BJJ Tournament After Action Review

Hats off to the 62 year old blue belt who stepped on to the mats with me for Gi and No-Gi matches. Even 18 years his junior I am humbled by an older warrior getting after it. At our age, winning or losing the match is largely irrelevant to what you can take from it in terms of improving your skills going forward.

Two years ago my first match, as a white belt, resulted in a popped rib. At the time I regretted not fighting through the pain, but once the rib popped the outcome of the match would be my loss by either points or submission. I lack the ability to just ignore pain, at least at the level needed to deal with a popped rib. So I didn’t compete again until today. In two years I was awarded a blue belt, and I learned a lot about relaxing into a roll.

So what I did well today, I didn’t rely very much on strength. I didn’t have too much of a game plan other than, “get grips, get to the ground, find a submission.” In No-Gi, that submission came in the form of a wrist lock in guard, the dirtiest nastiest technique that blue belts are allowed (seriously, not proud of that).
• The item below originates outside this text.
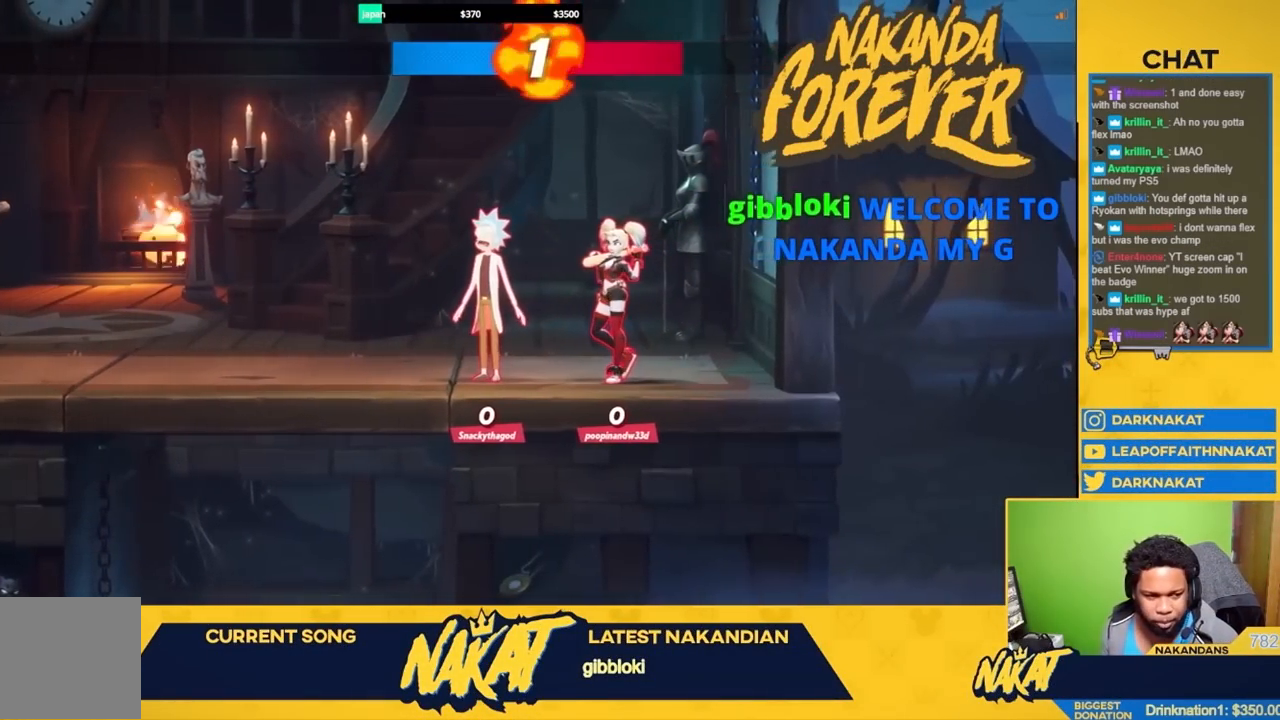
{"buttons": [], "left_stick": "right", "right_stick": "center", "events": [[33, "left_stick", "up"], [167, "R2", "up"], [200, "A", "down"], [333, "A", "up"], [333, "left_stick", "down"], [450, "left_stick", "right"]]}
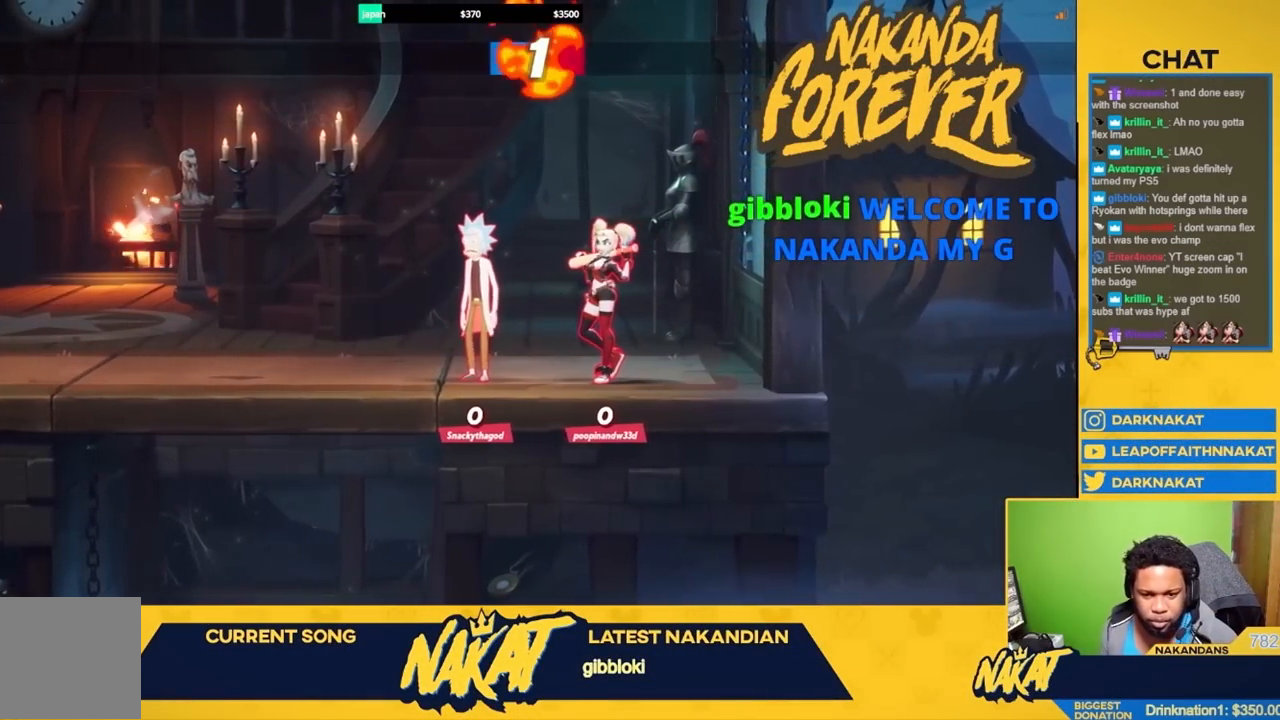
{"buttons": [], "left_stick": "right", "right_stick": "center", "events": [[67, "left_stick", "up-right"], [167, "left_stick", "center"], [483, "left_stick", "right"]]}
My academy doesn’t actually teach wrist locks, but I used to train Tomiki Aikido and Japanese Jiu Jitsu where wrist locks are central to the art. Talking with my coach, he was happy with how I was setting up attacks, and working one arm into a position where I would get the wrist lock, or get set up for a triangle. I was just glad I stayed calm and more fluid/relaxed than I used to be.

In Gi….my takedown didn’t work. My opponent had a background in Judo and turned my Tomonage attempt into a guard pull. As my opponent tried to pass my guard, I managed an inversion from bottom position to top position, and landed in Kesa Gatame (scarf hold position). Now scarf hold isn’t really a hard position to get out of, but I fished for double under hooks and tried to set it up where I could step over his head with my lead leg to end in a Kimura lock. That didn’t happen, as I was trying to get his far side arm set up correctly, he relaxed his near side arm just enough that I could shove it between my legs, wrap my legs and flex my hips for an arm lock. This is also not a technique really taught at my gym, but one that came with me from Aikido/Japanese Jiu Jitsu previously.

One of my friends, a brown belt, saw the look on my face and asked me how my matches went, and I told him. He was surprised because he thought I’d lost instead of won, but I was really going over areas for improvement, cataloging my mistakes and inefficiencies. It is very rare that we get the opportunity to really go full resistance with another person to test our skills and strategies.

Good, or at least visible improvement: patience, staying fluid, energy management, and using technique instead of strength.

Needs Improvement: takedowns, grip fighting, mobility in guard (I tried for a long time in no-gi to get to a better position, but couldn’t), and timing.

So I walked away with a lot of information in my head, a veritable laundry list of areas to work, and gratitude that another human being had the strength of character to step on the mats to test his skills. Skills that are never tested cannot be trusted.